= Do this =
From the news-scraping readme below, extract the stretch from "Fetch-News-with-Web-Scraping Readme" through "downloading web pages." word for word.

= Extract provided =

Github PK Tool:Github PK Tool

Fetch-News-with-Web-Scraping Readme

This Jupyter Notebook provides a script for web scraping news articles from a website and storing them in a Pandas DataFrame. It uses the BeautifulSoup library for web scraping and the requests library for downloading web pages.

Installation

Before running the notebook, you need to install the required dependencies. You can do this by executing the following commands in a code cell:

!pip install html5lib
!pip install bs4

Usage

  1. Import the necessary libraries by executing the code cell:
from bs4 import BeautifulSoup
import requests
import pandas as pd
  1. Set up the configuration by defining the types of news and the base URL in the code cell:
types = {
    "politics": "سياسة",
    "ebusiness": "اقتصاد",
    "culture": "ثقافة",
    "sport": "رياضة",
    "arts": "فن",
    "tech": "تكنولوجيا",
    "turath": "تراث",
    "midan": "ميدان"

= Material =
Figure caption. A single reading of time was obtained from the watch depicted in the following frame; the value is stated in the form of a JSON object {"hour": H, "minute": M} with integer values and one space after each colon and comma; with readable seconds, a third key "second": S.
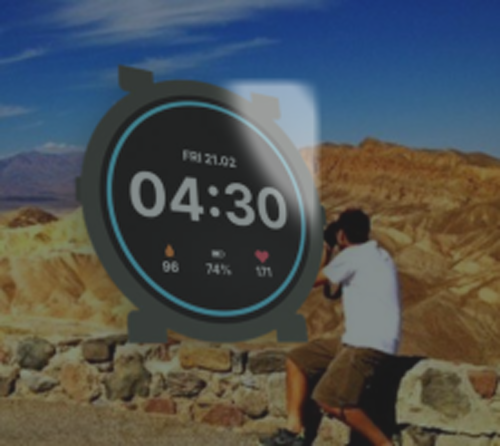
{"hour": 4, "minute": 30}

= Exercise solution =
Fetch-News-with-Web-Scraping Readme

This Jupyter Notebook provides a script for web scraping news articles from a website and storing them in a Pandas DataFrame. It uses the BeautifulSoup library for web scraping and the requests library for downloading web pages.